Set down every line from the one containing "insert: lemon [443,486,465,509]" through the last line of the records below, exactly as written, and leave out the pictures.

Records for the exercise Start Marker

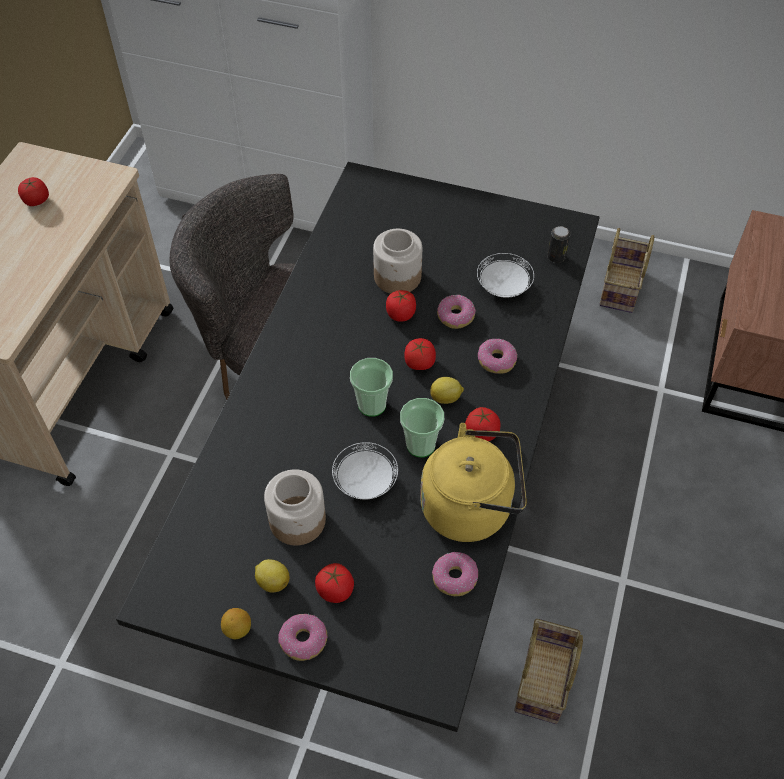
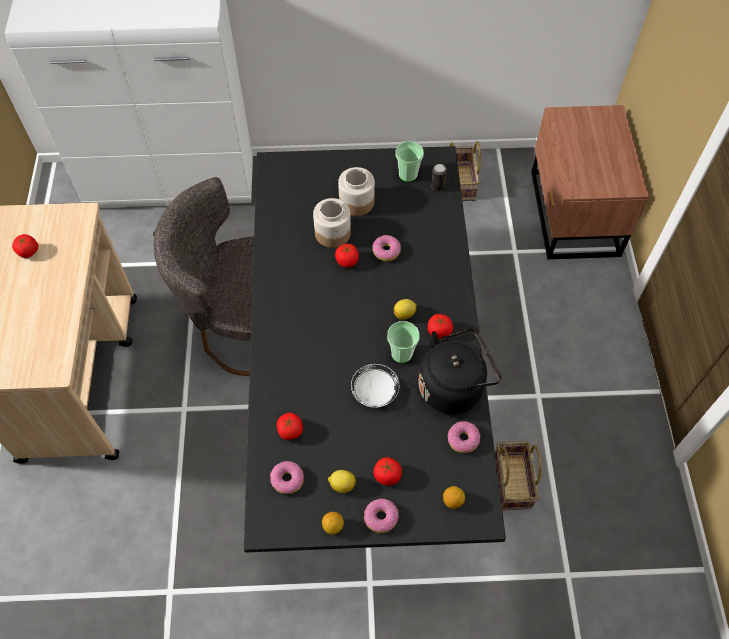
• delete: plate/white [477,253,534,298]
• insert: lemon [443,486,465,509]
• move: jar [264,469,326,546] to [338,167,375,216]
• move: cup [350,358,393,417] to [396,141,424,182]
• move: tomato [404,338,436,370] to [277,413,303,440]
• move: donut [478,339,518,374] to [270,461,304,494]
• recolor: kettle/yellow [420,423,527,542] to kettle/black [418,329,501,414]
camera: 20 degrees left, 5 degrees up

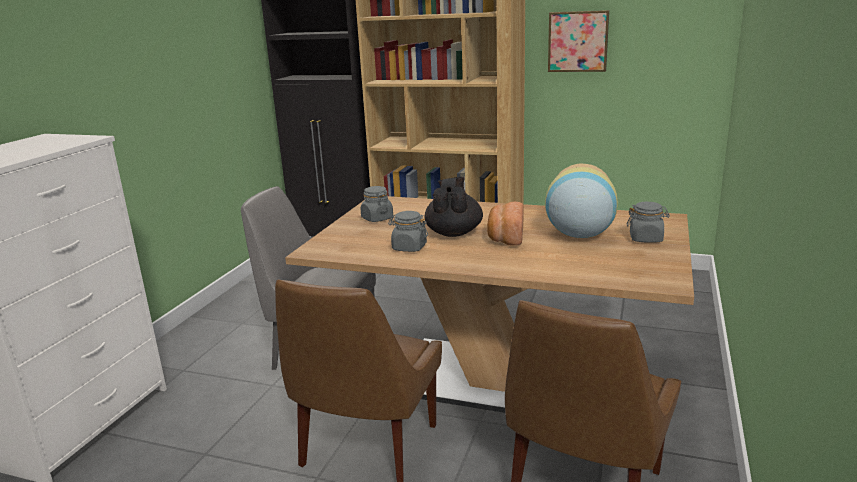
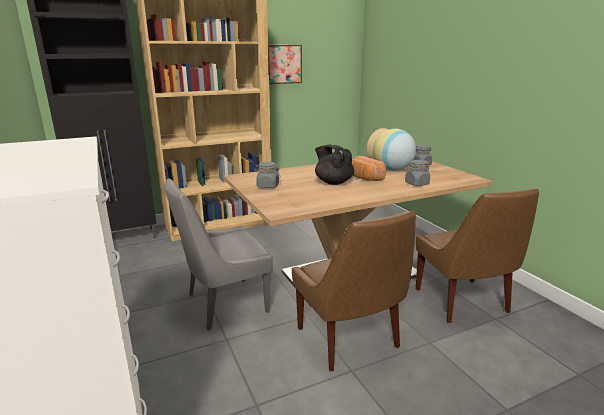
• move: jar/grey [388,211,428,252] to [405,160,430,186]
camera: 45 degrees left, 0 degrees up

Records for the exercise End Marker

• [Task result]:
• insert: lemon [443,486,465,509]
• move: jar [264,469,326,546] to [338,167,375,216]
• move: cup [350,358,393,417] to [396,141,424,182]
• move: tomato [404,338,436,370] to [277,413,303,440]
• move: donut [478,339,518,374] to [270,461,304,494]
• recolor: kettle/yellow [420,423,527,542] to kettle/black [418,329,501,414]
camera: 20 degrees left, 5 degrees up

• move: jar/grey [388,211,428,252] to [405,160,430,186]
camera: 45 degrees left, 0 degrees up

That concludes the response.